Тучи сразу сгустились. Бернар поднялся.
- Спасибо, не хочу. Я и вправду голоден.
- Я прошу вас выпить со мной, у меня есть тост, - сказал Алан. - Вы не можете мне отказать.
- Но если Бернар не хочет больше пить… - начала было Жозе, но Алан не дал ей договорить.
- Ну что, Бернар?
Они стояли друг против друга.
"Алан сильнее, но он пьян, - пронеслось в голове Жозе. - Впрочем, я не помню, как сложен Бернар… Самое время заняться сравнительной анатомией". Она взяла бокал из рук Алана.
- Я выпью с тобой. А Бернар нас поддержит. За что пьем?
- За Пуатье, - сказал Алан и залпом выпил свой коктейль.
Бернар тоже поднял свой почти пустой бокал.
- За Ки-Вест, - сказал он. - Отвечу любезностью на любезность.
- За этот милый вечер, - сказала Жозе и рассмеялась.
Они ужинали в Гарлеме и возвратились лишь на рассвете. От Централ-парка шел туман, из которого возникали громады небоскребов, и казалось, что утренняя прохлада дарит пожелтевшим листьям вторую молодость.
"До чего красивый город", - тихо произнес Бернар.
Жозе согласно кивнула головой.

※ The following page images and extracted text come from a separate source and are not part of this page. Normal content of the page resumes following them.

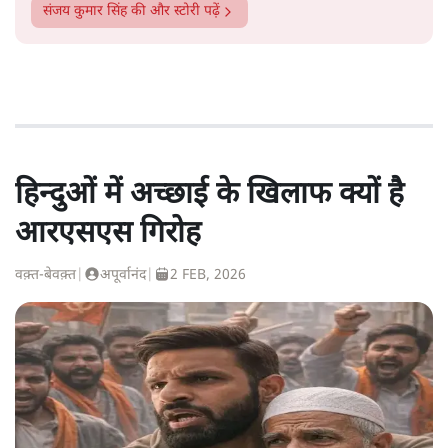
संजय कुमार सिंह
की और स्टोरी पढ़ें
हिन्दुओं में अच्छाई के खिलाफ क्यों है
आरएसएस गिरोह
वक़्त-बेवक़्त
|
अपूर्वानंद
|
2 FEB, 2026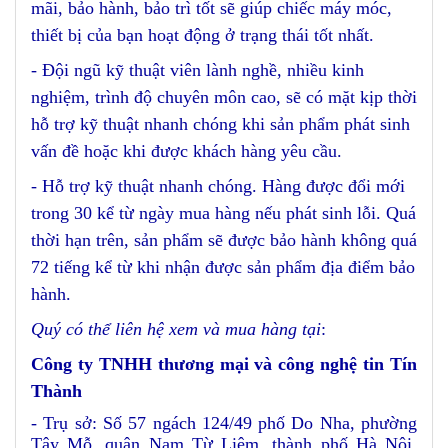
mãi, bảo hành, bảo trì tốt sẽ giúp chiếc máy móc,
thiết bị của bạn hoạt động ở trạng thái tốt nhất.
- Đội ngũ kỹ thuật viên lành nghề, nhiều kinh
nghiệm, trình độ chuyên môn cao, sẽ có mặt kịp thời
hỗ trợ kỹ thuật nhanh chóng khi sản phẩm phát sinh
vấn đề hoặc khi được khách hàng yêu cầu.
- Hỗ trợ kỹ thuật nhanh chóng. Hàng được đổi mới
trong 30 kể từ ngày mua hàng nếu phát sinh lỗi. Quá
thời hạn trên, sản phẩm sẽ được bảo hành không quá
72 tiếng kể từ khi nhận được sản phẩm địa điểm bảo
hành.
Quý có thể liên hệ xem và mua hàng tại
:
Công ty TNHH thương mại và công nghệ tin Tín
Thành
- Trụ sở: Số 57 ngách 124/49 phố Do Nha, phường
Tây Mỗ, quận Nam Từ Liêm, thành phố Hà Nội,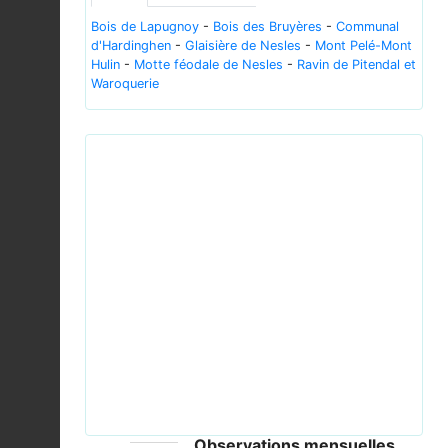
Bois de Lapugnoy
-
Bois des Bruyères
-
Communal
d'Hardinghen
-
Glaisière de Nesles
-
Mont Pelé-Mont
Hulin
-
Motte féodale de Nesles
-
Ravin de Pitendal et
Waroquerie
Previous
Next
Leucanthemum vulgare15.06.07.JPG © Victor M.
Vicente Selvas - PD
Observations mensuelles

Весь вечер она находилась между двумя мужчинами. Они сами ее так посадили за столик, по очереди с ней танцевали, совсем как механические куклы. Алан пил умеренно и не возобновлял своих намеков. Бернар чувствовал себя несколько раскованней, но она не могла припомнить, чтобы они хоть раз что-либо сказали друг другу. "Собачья жизнь, - подумала она, - собачья, да и только. Но, наверное, многие бы мне позавидовали". Алан опустил стекло, чтобы выбросить окурок, и в салон такси хлынул осенний воздух.
- Холодно, - сказал он. - Везде холодно.
- Только не во Флориде, - сказала Жозе.
- Даже во Флориде. Бернар, дорогой мой, - вдруг произнес Алан, и тот даже вздрогнул, - дорогой Бернар, давай забудем, что рядом с нами эта молодая женщина. Забудем, что в вас сидит самодовольный французик, а во мне - маменькин сынок.